It was St. Teresa of Avila who said, “If in all things you seek Jesus, doubtless you will find him.”
After reading this piece about the #metoo-inspired hand-wringing accompanying the revivals or debuts of musical theater productions, it occurred to me that if in all things one seeks sexism, oppression and victimization, doubtless one will find it. And in the case of art, one will add to the sense of social exhaustion that is inevitable when every script, every image, every phrase, must be processed through a modern prism in a search for imperfect thoughts or imperfect depictions.
In the case of this particular article, which is really very balanced, it was disappointing to read Julie Andrews call My Fair Lady “very, very sexist.”
Critiques of “My Fair Lady” have focused not only on the show’s final exchange, but on the Pygmalion narrative itself: a man transforming a woman to meet his standards. Not to mention Henry’s bullying tone with Eliza, and her return to him at the end of the show.
“Oh gosh — it is very, very sexist,” Julie Andrews, who originated the role of Eliza on Broadway in 1956, told an interviewer last year. “Young women in particular will and should find it hard.”
Really? I guess it’s all in how you look at it. One could just as easily (and in my opinion more convincingly) argue that My Fair Lady is a fully empowering piece featuring a spirited, ambitious young woman eager to live her life to the full — one whose intention is to employ a man (remember, Eliza’s first thought is to pay Henry Higgins for his services), not in order to be transformed “to meet his standards” but to simply teach her what she needs to know in order to pursue her own dreams and purposes.
Is he bullying? Yes, but that is simply a deep and flawed aspect of Henry Higgins’ own weak character; throughout the play he is irritable, selfish, condescending or bullying to everyone at some point, including his friend Colonel Pickering. Eliza more than holds her own against Higgins’ outsized personality, ultimately transcending him and what he can teach her, while managing to confound and humble him, ultimately expanding his understanding. “Eliza, where are my slippers,” is not a dominant man asking for her subservience; it is a weak man saying “I cannot do without you” in the only face-saving way he can manage.
Eliza, whose character is strong but also compassionate, permits the face-saving, because that is how love travels; it leads with mercy over dominance.
The world is a brutal place, and increasingly — particularly when it comes to social arguments — we seem to prefer to utterly destroy others rather than allowing them to retain a bit of their own dignity. We see it on social media all the time — the merciless goading of others and the need to lord it over someone who has embarrassed himself or herself until they are destroyed, which ultimately only exposes the character weakness of the destroyer.

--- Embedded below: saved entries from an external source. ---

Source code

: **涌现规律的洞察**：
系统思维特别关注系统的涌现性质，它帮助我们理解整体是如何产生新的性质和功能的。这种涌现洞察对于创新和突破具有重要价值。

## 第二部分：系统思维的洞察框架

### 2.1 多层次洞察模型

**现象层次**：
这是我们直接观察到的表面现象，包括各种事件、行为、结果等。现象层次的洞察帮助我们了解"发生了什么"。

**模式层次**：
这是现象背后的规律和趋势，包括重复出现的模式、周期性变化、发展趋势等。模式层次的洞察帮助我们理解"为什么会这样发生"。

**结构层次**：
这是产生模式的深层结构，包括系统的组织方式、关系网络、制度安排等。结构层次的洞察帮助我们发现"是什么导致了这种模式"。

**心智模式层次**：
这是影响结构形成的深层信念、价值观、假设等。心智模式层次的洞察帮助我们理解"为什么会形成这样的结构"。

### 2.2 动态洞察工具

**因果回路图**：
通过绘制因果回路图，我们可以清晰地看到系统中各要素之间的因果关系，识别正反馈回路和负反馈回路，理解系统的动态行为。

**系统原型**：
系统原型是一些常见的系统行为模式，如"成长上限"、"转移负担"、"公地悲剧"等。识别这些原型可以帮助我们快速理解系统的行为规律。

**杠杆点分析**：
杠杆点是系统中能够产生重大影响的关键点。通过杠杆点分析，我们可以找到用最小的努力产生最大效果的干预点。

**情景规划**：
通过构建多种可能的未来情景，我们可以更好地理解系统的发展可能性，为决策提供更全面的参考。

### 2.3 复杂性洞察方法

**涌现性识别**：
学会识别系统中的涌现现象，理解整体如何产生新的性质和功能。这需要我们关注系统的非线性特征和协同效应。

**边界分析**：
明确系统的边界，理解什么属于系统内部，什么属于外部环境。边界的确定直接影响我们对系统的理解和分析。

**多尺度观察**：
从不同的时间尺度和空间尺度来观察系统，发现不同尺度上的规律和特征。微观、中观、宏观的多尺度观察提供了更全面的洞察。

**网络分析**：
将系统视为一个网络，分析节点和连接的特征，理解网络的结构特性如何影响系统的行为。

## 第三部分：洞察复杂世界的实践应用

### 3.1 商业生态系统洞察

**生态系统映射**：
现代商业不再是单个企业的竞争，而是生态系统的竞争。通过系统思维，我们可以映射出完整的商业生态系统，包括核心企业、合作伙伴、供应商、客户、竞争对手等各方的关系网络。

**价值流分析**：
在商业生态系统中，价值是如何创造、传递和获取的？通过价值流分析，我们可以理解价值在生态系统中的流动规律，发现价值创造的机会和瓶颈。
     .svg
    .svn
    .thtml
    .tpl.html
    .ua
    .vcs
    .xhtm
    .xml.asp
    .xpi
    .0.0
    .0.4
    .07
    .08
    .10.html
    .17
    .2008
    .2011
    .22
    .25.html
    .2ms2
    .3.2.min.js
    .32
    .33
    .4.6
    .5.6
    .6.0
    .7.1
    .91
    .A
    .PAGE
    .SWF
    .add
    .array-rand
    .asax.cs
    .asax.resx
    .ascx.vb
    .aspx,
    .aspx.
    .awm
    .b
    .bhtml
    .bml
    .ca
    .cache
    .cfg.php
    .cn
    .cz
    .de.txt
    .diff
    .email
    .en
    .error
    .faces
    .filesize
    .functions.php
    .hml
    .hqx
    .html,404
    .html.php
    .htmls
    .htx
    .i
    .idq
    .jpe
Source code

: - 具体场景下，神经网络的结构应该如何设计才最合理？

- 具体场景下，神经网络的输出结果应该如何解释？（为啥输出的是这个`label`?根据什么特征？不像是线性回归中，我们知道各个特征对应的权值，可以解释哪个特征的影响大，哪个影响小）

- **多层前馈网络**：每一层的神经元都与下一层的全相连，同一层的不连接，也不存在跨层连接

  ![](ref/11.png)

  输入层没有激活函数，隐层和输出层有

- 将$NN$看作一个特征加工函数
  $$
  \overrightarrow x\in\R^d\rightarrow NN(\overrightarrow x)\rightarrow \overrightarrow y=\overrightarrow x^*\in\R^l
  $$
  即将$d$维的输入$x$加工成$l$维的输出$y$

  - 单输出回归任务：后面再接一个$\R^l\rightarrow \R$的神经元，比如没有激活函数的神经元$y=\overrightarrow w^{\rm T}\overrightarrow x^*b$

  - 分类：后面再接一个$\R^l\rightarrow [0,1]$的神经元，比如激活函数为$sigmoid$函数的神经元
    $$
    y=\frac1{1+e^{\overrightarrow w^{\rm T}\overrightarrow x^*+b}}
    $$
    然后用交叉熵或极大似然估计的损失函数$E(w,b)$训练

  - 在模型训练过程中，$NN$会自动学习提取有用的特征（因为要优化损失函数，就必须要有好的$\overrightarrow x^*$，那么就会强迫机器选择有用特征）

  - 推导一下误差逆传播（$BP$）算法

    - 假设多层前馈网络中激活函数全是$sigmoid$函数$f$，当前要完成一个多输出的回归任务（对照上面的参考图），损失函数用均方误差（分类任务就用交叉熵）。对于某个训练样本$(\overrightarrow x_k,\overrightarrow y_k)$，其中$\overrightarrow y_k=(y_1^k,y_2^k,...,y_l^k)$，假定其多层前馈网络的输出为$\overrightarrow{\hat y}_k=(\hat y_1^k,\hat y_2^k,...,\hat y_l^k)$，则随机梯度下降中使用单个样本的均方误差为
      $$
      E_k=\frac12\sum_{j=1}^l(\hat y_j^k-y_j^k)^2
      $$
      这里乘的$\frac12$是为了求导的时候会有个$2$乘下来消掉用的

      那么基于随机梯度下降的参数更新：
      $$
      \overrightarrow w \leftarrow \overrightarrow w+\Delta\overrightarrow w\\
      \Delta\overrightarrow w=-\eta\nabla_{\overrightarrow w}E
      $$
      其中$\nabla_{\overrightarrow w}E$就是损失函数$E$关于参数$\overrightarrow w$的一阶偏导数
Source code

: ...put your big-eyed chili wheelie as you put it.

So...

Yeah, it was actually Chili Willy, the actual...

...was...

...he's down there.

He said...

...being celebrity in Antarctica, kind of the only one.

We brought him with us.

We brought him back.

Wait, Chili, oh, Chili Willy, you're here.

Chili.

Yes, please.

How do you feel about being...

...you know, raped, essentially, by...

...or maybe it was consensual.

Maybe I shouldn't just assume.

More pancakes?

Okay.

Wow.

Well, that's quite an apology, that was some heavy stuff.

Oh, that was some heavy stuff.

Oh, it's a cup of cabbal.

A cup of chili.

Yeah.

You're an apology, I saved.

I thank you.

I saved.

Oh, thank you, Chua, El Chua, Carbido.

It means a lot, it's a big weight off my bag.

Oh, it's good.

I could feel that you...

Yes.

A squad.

Eliza does not possess such a weakness of character. She has already told Higgins off and refused to allow him to stake a claim over her triumph. She doesn’t have to return to him at all. She chooses to, but when she does, it’s not with a spiteful taunt, but with a wry invitation that says “I know who you are, and who I am, too.” The play ends with an ambiguity because every living, healthy relationship involves making a choice to stay and to love, every day, even when it’s a challenge.
One needn’t look at My Fair Lady as “very, very, sexist” or “find it hard” unless one really wants to. One could just as easily see it as a story of feminist triumph.
The piece also discusses a new musical production of Pretty Woman and a revival of Carousel and it might be a fun exercise to ponder how perspective can positively or negatively inform one’s perceptions on whether they are offensive or ultimately empowering. I think Scott Rudin is right-on when he says to the Times, “The job of a play or a musical is not to answer a question, it’s to ask a question.”
Our answers are greatly influenced by the horn through which we choose to hear it.